Most of the time is spent in Conv2d/ReLU operations, but they are quantized. So it seems that quantization is indeed working as Desktop CPU time decreases from 134ms to 77ms.
However, when I run the quantized model on my mobile device (Huawei Mate 10 lite), there are no performance gains. Any ideas?

Also, I found that the noise is likely caused by this qnnpack bug https://github.com/pytorch/pytorch/issues/36253. When I train my model only for a few epochs, I can quantize the model without any errors. However, when I fully train the model, these errors: “output scale: convolution scale 4.636909 is greater or equal to 1.0” are thrown during quantization and the model is extremely noisy after quantization. Is there a fix for this yet?

Regarding the performance, could you set the number of threads to 1 and see if it is still slower?

Regarding the noise - Could you try with pytorch nightly build? There was a fix for the scale issue as mentioned here - https://github.com/pytorch/pytorch/issues/33466#issuecomment-627660191

Upgrading to PyTorch Nightly fixed the errors and the output is looking much better now!

» **Instruction 1**: Rewrite the rows below, replacing "Board index" with "Forum index" and keeping everything else unchanged, and leave the pictures out of your answer.
The quantization thread has no connection to the rows.

» **Source material**:
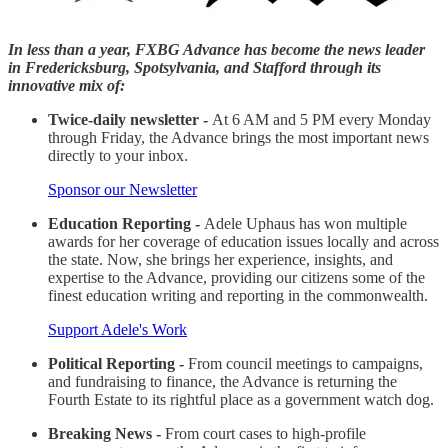
In less than a year, FXBG Advance has become the news leader
in Fredericksburg, Spotsylvania, and Stafford through its
innovative mix of:
Twice-daily newsletter -
At 6 AM and 5 PM every Monday
through Friday, the Advance brings the most important news
directly to your inbox.
Sponsor our Newsletter
Education Reporting -
Adele Uphaus has won multiple
awards for her coverage of education issues locally and across
the state. Now, she brings her experience, insights, and
expertise to the Advance, providing our citizens some of the
finest education writing and reporting in the commonwealth.
Support Adele's Work
Political Reporting -
From council meetings to campaigns,
and fundraising to finance, the Advance is returning the
Fourth Estate to its rightful place as a government watch dog.
Breaking News -
From court cases to high-profile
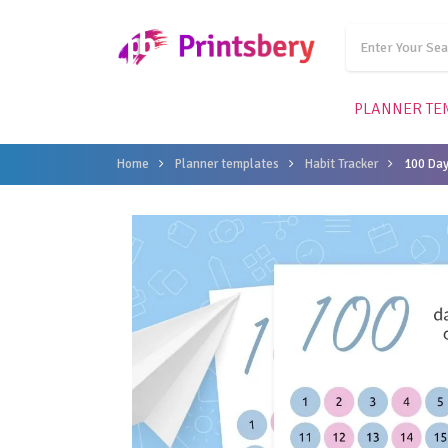
PLANNER TE
Home
Planner templates
Habit Tracker
100 Day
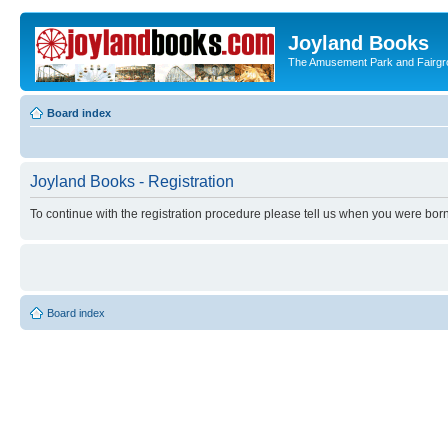
Joyland Books
The Amusement Park and Fairg
Board index
Joyland Books - Registration
To continue with the registration procedure please tell us when you were born
Board index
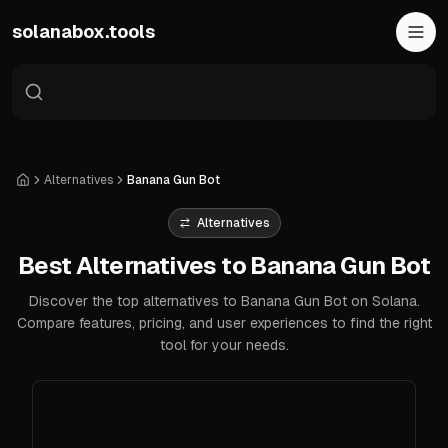
Skip to main content
solanabox.tools
Alternatives
Banana Gun Bot
Home
Alternatives
Best Alternatives to Banana Gun Bot
Discover the top alternatives to Banana Gun Bot on Solana.
Compare features, pricing, and user experiences to find the right
tool for your needs.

» **Instruction 2**: Set down the quantization thread above again in full, word for word.

» **Task result 1**:
In less than a year, FXBG Advance has become the news leader
in Fredericksburg, Spotsylvania, and Stafford through its
innovative mix of:
Twice-daily newsletter -
At 6 AM and 5 PM every Monday
through Friday, the Advance brings the most important news
directly to your inbox.
Sponsor our Newsletter
Education Reporting -
Adele Uphaus has won multiple
awards for her coverage of education issues locally and across
the state. Now, she brings her experience, insights, and
expertise to the Advance, providing our citizens some of the
finest education writing and reporting in the commonwealth.
Support Adele's Work
Political Reporting -
From council meetings to campaigns,
and fundraising to finance, the Advance is returning the
Fourth Estate to its rightful place as a government watch dog.
Breaking News -
From court cases to high-profile
PLANNER TE
Home
Planner templates
Habit Tracker
100 Day
Joyland Books
The Amusement Park and Fairg
Forum index
Joyland Books - Registration
To continue with the registration procedure please tell us when you were born
Forum index
Skip to main content
solanabox.tools
Alternatives
Banana Gun Bot
Home
Alternatives
Best Alternatives to Banana Gun Bot
Discover the top alternatives to Banana Gun Bot on Solana.
Compare features, pricing, and user experiences to find the right
tool for your needs.

» **Task result 2**:
Most of the time is spent in Conv2d/ReLU operations, but they are quantized. So it seems that quantization is indeed working as Desktop CPU time decreases from 134ms to 77ms.
However, when I run the quantized model on my mobile device (Huawei Mate 10 lite), there are no performance gains. Any ideas?

Also, I found that the noise is likely caused by this qnnpack bug https://github.com/pytorch/pytorch/issues/36253. When I train my model only for a few epochs, I can quantize the model without any errors. However, when I fully train the model, these errors: “output scale: convolution scale 4.636909 is greater or equal to 1.0” are thrown during quantization and the model is extremely noisy after quantization. Is there a fix for this yet?

Regarding the performance, could you set the number of threads to 1 and see if it is still slower?

Regarding the noise - Could you try with pytorch nightly build? There was a fix for the scale issue as mentioned here - https://github.com/pytorch/pytorch/issues/33466#issuecomment-627660191

Upgrading to PyTorch Nightly fixed the errors and the output is looking much better now!